Sentado en un gélido banco de piedra mis manos sin rumbo se asoman ahora hasta el abismo de mis bolsillos y no palpan ni una mísera moneda.

Mientras, a mi espalda, el centelleante y armonioso tintineo de las luces del Casino me recuerda que no debí jugármelo todo al veinticuatro, negro, par y pasa.

 

 

 

Caos

Me ocupaba en resolver fractales matemáticos de dudoso origen estético mientras consumía una infusión sobre la mesa del comedor. El Arte, pensaba, es universal y tiene un componente decorativo. No precisa de normas para captar sus matices y lo podemos compartir todos. Hice un gesto con el codo y derramé sobre el lienzo crudo de la mesa el verdoso contenido de mi taza. No hice nada por retirar el líquido que iba secando y tatuando su forma sobre la superficie. Parecía una salpicadura sin sentido pero comenzaba a gustarme. Sonó el timbre y entraron mis nietos. Les encanta el chocolate y enseguida pasó por mi cabeza darles rienda suelta a su apetito y a sus juegos infantiles. Y en vez de poner a su disposición espátulas, pinceles y paletinas con que repartir por el lienzo pinturas, esmaltes y barnices, pensé que con la copiosa merienda de colores sería suficiente. Arrojaron, salpicaron, vertieron, gotearon, manosearon, pisaron el paño en una danza incontenible y creativa. El caos comenzaba a ser total. A los gritos subieron los vecinos y no tuve inconveniente en agasajarlos también con una copiosa y animada merienda. Asomó en ellos el artista que todos llevamos dentro y pronto el lienzo comenzó a ser una obra de expresionismo abstracto apetitoso sin principio ni final.

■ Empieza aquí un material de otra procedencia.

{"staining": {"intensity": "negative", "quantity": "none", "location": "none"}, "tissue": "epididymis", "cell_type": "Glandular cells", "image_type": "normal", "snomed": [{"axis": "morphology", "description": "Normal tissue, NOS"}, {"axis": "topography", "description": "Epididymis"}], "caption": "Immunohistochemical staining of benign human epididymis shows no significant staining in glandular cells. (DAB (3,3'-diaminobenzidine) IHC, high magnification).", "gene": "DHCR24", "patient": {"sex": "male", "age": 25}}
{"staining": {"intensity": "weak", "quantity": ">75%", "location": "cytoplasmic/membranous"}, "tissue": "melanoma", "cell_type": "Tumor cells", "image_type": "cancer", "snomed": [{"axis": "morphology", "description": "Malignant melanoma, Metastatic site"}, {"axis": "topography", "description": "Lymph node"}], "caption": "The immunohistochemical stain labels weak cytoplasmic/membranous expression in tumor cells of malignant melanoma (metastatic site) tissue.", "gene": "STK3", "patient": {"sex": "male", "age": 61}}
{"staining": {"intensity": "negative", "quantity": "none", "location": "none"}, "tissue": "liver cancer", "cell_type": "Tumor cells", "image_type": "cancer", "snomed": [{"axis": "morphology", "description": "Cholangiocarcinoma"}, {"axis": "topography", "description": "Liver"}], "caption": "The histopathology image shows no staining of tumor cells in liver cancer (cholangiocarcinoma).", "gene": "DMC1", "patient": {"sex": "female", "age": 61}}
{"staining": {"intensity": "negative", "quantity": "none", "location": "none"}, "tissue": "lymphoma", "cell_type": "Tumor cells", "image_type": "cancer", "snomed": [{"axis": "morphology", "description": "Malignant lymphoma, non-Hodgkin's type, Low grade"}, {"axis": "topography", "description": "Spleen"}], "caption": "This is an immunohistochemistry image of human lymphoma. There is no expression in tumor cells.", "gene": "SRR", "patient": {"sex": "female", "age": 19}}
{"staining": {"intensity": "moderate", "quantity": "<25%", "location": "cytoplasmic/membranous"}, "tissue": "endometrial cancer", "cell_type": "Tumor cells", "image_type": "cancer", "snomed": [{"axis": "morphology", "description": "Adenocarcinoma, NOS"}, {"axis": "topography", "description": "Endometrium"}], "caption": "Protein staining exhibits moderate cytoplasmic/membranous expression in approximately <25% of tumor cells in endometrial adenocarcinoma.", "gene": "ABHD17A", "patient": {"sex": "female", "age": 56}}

Por eso si algunos de ustedes, queridos lectores, quieren venir también a merendar no tienen más que pedir mi dirección al editor y acudir con el espíritu libre a completar esta muestra apetecible de arte efímero. Y, de paso, compren también mi libro. Gracias.

 

Partida

– Tiene usted una enfermedad incurable – dijo el doctor

Desde la habitación del Hospital el enfermo miraba al exterior dispuesto a dejar caer irremediablemente la última pieza del tablero de su vida.

El Sol recorría su sendero como siempre. Las aves colmaban las ramas de los árboles y hacían sus nidos. Los eventos se sucedían uno detrás de otro, sin solución de continuidad. Los vientos se embravecían y jugaban con las crecientes olas. Los niños lloriqueaban lágrimas de mimo.

La vida a su alrededor miraba otros futuros.

 

Una enfermera mal encarada entró en la habitación y dejó una guadaña sangrante en la cabecera de su cama.

– ¿Me queda mucho, señorita?

– No puedo prestarle atención ahora. Tengo muchos tableros que visitar.

 

 

 

Vida clandestina

Fui víctima de un naufragio. Aquella gabarra no presentaba un sólido armazón y se hundió. Tuve que llegar a nado hasta la orilla de la playa sin que nadie me ayudara. Me dejé caer en la arena a descansar y enseguida la noche se hizo presente. Pensé en buscar refugio en alguno de los hogares de lugareños que se silueteaban a lo lejos. Pero mi debilidad era extrema y en el interior de mis vestimentas y por los alrededores no encontré nada que echarme a la boca. Supuse que si alguien me veía de esa guisa, hambriento y sin documentación, me denunciaría de inmediato a la policía y entraría a formar parte del mundo clandestino de los «sin papeles». No confiaba demasiado en la gente. Por experiencia próxima sé que no ayudan en absoluto a los indocumentados, así que decidí pernoctar bajo un puente de piedra. Apartado, entre fardos vacíos y paños que encontré en las inmediaciones, recubierto de mugrientos pingajos, esperé el amanecer.